The first line above has an embedded double quote character which has not been escaped. The second line showcases a rogue newline character.
Parsing these problematic cases in Python gets real tricky, and the native csv
module doesn't have great malformed data handling support. While thinking about how to handle these situations, it occurred to me that I could use the way the file was constructed to my advantage. These files are output by, what is to me, a black box. Under the hood it's undoubtedly a database query, the results of which are then sent into a CSV format. As a byproduct, each file has a consistent format where each field is quoted, and fields are separated by a comma. I can use the ","
string (double quote, comma, double quote) as my separator, looking for the fields I expect:
previous_chunk = []
with open(infile, 'r', encoding='utf8') as csvfile:
with open(f"{infile.stem}-clean.csv", 'w', encoding='utf8', newline='') as outfile:
writer = csv.writer(outfile, quoting=csv.QUOTE_ALL)
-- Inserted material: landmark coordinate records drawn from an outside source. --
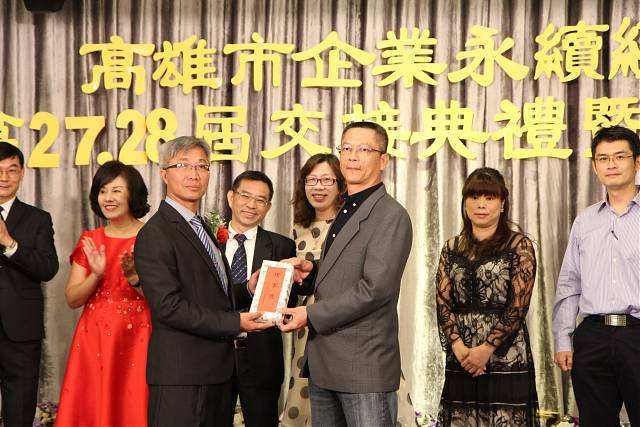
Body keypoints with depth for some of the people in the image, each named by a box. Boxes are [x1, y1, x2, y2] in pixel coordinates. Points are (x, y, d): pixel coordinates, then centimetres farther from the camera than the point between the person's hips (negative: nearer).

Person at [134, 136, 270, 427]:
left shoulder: (202, 228, 18)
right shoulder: (155, 234, -12)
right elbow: (169, 306, -20)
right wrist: (235, 323, -19)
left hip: (218, 370, 9)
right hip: (181, 374, -9)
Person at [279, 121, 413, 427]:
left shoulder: (392, 216, -12)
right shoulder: (345, 213, 18)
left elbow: (374, 289, -20)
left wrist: (311, 315, -16)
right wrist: (312, 270, 4)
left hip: (364, 367, -9)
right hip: (323, 365, 9)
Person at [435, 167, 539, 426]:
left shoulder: (519, 245, 1)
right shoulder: (452, 248, 13)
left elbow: (518, 306, -7)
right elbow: (442, 304, 6)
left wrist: (487, 349, -14)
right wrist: (459, 347, -9)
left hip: (506, 359, -3)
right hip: (459, 363, 3)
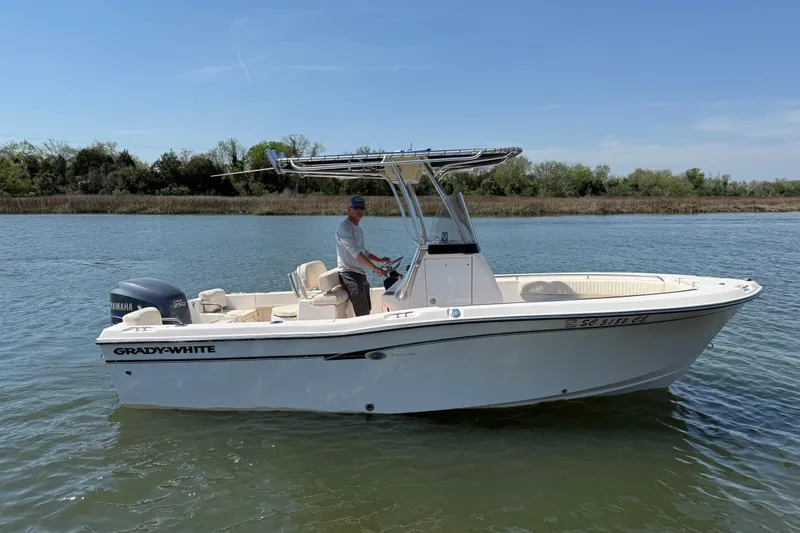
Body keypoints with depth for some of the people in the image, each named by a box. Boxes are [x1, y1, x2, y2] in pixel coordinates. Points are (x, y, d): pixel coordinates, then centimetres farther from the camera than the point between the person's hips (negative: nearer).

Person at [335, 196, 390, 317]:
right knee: (363, 313, -13)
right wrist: (374, 268, -25)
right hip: (349, 274, -10)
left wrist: (379, 260, 13)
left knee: (367, 310, 14)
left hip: (360, 274, 10)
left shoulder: (358, 229, 19)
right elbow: (355, 252, -22)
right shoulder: (344, 227, -12)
for line in csvfile.readlines():
line = line.rstrip() # Trim the trailing newline
pieces = line.split('","') # Split on our separator
pieces[0] = re.sub(r'^"', '', pieces[0]) # Remove the first double quote
pieces[-1] = re.sub(r'"$', '', pieces[-1]) # Remove the last double quote
# If we don't have the number of columns we expect, merge
if len(pieces) != expected_columns:
previous_chunk = merge_chunks(previous_chunk, pieces)
if len(previous_chunk) == expected_columns:
writer.writerow(previous_chunk)
previous_chunk = []
elif len(previous_chunk) > expected_columns:
print(f"ERROR: Overran column count! Expected {expected_columns}, Found "
f"{len(previous_chunk)}")
else:
writer.writerow(pieces)
The merge_chunks
method is very simple:
def merge_chunks(a, b):
"""
Merges lists a and b. The content of the first element of list b will be appended
to the content of the last element of list a. The result will be returned.
"""
temp = []
temp.extend(a)
if a:
temp[-1] = f"{a[-1]} {b[0]}"
temp.extend(b[1:])
else:
temp.extend(b)
return temp
I believe the only way this could potentially break is if the content, for some reason, contained the ","
separator somewhere in a data field. Given the types of data fields I'm working with, this is highly unlikely. Even if it does occur, I can use the format of some of the fields to make best guesses as to where the actual dividers are (e.g. the trailing elements on each line are typically always date stamps).
This is obviously not a general solution, but it sometimes pays to step away from the built-in parsing capability in a language and roll your own scheme.